Lawmakers named to negotiate criminal justice bill

State House News Service
Published: 11/30/2017 10:31:37 PM

The task of reconciling two major criminal justice bills is ready to get underway after lawmakers on Thursday appointed a conference committee led by Rep. Claire Cronin and Sen. William Brownsberger, the co-chairs of the Judiciary Committee.

The conference committee is charged with forging a compromise that, if adopted, would represent one of the biggest overhauls of criminal justice laws in modern history. House Majority Leader Ron Mariano of Quincy and Senate Assistant Majority Leader Cynthia Creem of Newton will join Cronin and Brownsberger in the Democratic majority on the panel. Rep. Sheila Harrington of Groton and Senate Minority Leader Bruce Tarr of Gloucester are the Republican appointees.

It will be Cronin’s first conference committee, according to an aide. Mariano, a veteran lawmaker, also co-chaired this year’s marijuana legalization bill conference committee, where he worked in tandem with Rep. Mark Cusack of Braintree, who joined the House in 2011.

A top agenda item for civil liberties activists for years, changes to criminal sentencing and prison practices hit the docket of the House and Senate this fall. Along with proposals for reducing health care costs, the criminal justice bill is one of the top undertakings of a legislative session that kicked off in January with hefty pay raises for committee chairs and party leaders.

Gov. Charlie Baker could be presented with a major reform bill as he ramps up his campaign for re-election. The omnibus bills are not based on any similar bill filed by the governor, who joined legislative leaders earlier this session in backing a narrow bill allowing certain people serving mandatory minimum sentences for drug crimes to earn good time towards an early release from incarceration. The House passed that bill, which is pending in the Senate.

The Senate on Oct. 27 voted 27-10 on its omnibus bill raising the age of juvenile court jurisdiction to encompass 18-year-olds, repealing mandatory minimum sentences for cocaine-trafficking and other crimes, while also specifically making narcotics dealers subject to second-degree murder charges if their products kill a user.
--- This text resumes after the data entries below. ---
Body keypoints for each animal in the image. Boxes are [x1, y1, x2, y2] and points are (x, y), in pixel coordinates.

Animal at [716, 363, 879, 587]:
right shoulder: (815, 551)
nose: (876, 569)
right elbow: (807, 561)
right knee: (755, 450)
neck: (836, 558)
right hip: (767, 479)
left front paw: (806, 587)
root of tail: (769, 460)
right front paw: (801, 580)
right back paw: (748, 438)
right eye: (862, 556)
On Nov. 14 the House voted 144-9 to pass legislation creating new opportunities for expungement of criminal records, repealing some mandatory minimum sentences for drug dealing while leaving existing penalties in place for cocaine trafficking, and enhancing penalties for repeat drunk drivers.

Both bills generally seek to grant judges greater leeway in sentencing street-level drug dealers while taking a stricter approach towards certain offenses – such as dealing large quantities of fentanyl.

“These bills are all about balance,” House Ways and Means Chairman Jeffrey Sanchez said when the House began debating its bill. “How do we make sure that we ensure the public safety of the commonwealth and also help those in the criminal justice system who want to turn their life around? We do this through a number of practical and extremely progressive policies.”

The Senate bill generally goes farther than the House in reining in practices that advocates say have led to widespread incarceration, disproportionately locking up black and Latino individuals.

“We need to fight like hell for this bill,” Sen. Sonia Chang-Diaz, a Jamaica Plain senator, said at a State House rally for the Senate bill in October, which was held before the bill’s passage. “To protect it, to advance it, and we should not accept anything less.”

Tarr, who prefers the House version, forecast an intense process that is more likely than not to result in a compromise bill to send to Gov. Charlie Baker’s desk.